• _WRITTEN EXERCISE 1_
Pick out every line in the records that contains the string "entities", and copy each of those lines.

Diane: The under-appreciated Mary Kay Place spreads her serious acting wings

By Liam Lacey

Rating: B-plus

Diane is the first fictional feature directed by Kent Jones, a prominent film critic and director of the New York Film Festival, now in his late fifties. 

He’s not exactly a novice: Jones has previously made documentaries on Val Lewton, Elia Kazan and a 2015 film on Francois Truffaut’s book about Alfred Hitchcock, Hitchcock/Truffaut.  He has also collaborated on a couple of documentaries with Martin Scorsese, who’s the executive producer of Diane.

The film, starring Mary Kay Place, is a character study of a retired widow living in small-town in western Massachusetts.  Given Jones’ cinephile history, it’s somewhat unavoidable to be on the lookout for reference points (John Cassavetes? Robert Bresson?) but they tend to drop to the background in the presence of Place’s very human performance.

• _WRITTEN EXERCISE 2_
Answer these questions using the review of Diane:
(a) What rating does the review give the film?
(b) Who is the executive producer of Diane?
(c) Where does the retired widow in the film live?

• _TASK INPUTS_
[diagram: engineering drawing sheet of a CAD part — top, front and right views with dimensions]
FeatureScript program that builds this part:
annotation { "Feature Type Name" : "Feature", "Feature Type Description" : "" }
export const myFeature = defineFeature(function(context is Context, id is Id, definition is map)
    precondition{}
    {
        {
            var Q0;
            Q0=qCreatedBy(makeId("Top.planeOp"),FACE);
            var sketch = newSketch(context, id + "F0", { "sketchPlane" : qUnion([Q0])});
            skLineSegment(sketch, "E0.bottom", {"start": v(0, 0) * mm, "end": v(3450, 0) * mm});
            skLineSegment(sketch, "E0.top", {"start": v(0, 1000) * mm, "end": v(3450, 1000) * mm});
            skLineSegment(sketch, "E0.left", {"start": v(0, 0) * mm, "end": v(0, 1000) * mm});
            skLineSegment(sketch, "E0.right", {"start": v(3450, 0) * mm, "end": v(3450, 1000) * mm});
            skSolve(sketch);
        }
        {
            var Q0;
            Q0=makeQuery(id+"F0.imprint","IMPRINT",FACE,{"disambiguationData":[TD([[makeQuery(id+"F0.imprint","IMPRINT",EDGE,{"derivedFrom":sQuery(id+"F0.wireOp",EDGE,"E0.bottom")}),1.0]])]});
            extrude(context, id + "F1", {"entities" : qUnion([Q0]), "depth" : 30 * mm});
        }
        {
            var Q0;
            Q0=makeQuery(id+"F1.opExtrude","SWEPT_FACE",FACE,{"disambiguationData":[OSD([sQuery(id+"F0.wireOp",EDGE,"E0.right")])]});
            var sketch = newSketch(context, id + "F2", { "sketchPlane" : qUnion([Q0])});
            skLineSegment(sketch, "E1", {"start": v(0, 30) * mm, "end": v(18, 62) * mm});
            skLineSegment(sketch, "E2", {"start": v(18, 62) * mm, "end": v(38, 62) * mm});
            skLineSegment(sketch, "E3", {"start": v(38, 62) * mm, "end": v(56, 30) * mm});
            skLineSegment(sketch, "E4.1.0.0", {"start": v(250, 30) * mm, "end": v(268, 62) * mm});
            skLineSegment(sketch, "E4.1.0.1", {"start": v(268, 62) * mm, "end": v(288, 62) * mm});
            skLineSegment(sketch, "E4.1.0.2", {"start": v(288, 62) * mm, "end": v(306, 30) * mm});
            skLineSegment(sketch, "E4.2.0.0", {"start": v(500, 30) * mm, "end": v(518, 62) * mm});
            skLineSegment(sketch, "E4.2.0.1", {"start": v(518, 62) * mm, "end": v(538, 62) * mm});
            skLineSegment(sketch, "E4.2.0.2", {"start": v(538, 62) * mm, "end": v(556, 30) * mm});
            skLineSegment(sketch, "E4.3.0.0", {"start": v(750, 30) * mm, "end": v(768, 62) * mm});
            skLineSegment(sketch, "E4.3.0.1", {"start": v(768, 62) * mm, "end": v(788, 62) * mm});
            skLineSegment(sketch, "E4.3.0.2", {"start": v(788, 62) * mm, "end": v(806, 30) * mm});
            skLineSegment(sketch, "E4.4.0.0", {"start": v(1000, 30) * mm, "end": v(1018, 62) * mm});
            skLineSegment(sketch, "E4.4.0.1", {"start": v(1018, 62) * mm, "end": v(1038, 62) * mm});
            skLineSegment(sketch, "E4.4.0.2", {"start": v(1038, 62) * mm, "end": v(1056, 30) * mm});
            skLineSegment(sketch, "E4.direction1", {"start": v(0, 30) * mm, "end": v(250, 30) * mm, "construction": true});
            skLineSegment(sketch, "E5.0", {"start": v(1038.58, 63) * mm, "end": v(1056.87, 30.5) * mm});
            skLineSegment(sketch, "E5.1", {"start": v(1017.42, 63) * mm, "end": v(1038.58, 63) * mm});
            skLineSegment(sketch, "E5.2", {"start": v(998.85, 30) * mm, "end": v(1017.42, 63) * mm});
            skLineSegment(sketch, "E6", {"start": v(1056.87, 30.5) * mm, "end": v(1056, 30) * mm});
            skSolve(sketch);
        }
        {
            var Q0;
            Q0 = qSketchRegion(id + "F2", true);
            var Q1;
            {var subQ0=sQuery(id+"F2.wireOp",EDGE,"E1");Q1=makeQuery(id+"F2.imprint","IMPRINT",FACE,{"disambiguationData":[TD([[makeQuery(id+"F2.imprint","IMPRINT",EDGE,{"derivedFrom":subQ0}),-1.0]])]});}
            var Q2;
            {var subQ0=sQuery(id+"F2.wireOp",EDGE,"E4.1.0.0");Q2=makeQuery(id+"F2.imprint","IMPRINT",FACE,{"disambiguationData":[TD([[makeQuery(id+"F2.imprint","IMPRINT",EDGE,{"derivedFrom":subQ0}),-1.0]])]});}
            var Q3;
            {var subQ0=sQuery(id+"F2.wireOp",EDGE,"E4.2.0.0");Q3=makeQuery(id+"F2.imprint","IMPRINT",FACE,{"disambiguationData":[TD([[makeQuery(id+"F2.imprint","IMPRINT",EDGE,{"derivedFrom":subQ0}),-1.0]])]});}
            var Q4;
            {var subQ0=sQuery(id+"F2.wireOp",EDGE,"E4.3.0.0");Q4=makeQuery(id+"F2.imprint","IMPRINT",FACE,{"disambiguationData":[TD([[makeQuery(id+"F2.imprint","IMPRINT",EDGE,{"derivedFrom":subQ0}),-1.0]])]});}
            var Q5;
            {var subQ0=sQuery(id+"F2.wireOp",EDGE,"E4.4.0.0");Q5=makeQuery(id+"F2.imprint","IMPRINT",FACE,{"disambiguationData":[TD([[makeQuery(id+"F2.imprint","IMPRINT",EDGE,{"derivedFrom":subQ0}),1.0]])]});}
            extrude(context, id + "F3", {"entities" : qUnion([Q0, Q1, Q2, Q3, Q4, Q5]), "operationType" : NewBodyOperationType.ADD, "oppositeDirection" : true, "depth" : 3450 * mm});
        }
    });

• _OUTPUT 1_
            extrude(context, id + "F1", {"entities" : qUnion([Q0]), "depth" : 30 * mm});
            extrude(context, id + "F3", {"entities" : qUnion([Q0, Q1, Q2, Q3, Q4, Q5]), "operationType" : NewBodyOperationType.ADD, "oppositeDirection" : true, "depth" : 3450 * mm});

• _OUTPUT 2_
(a) B-plus
(b) Martin Scorsese
(c) In a small town in western Massachusetts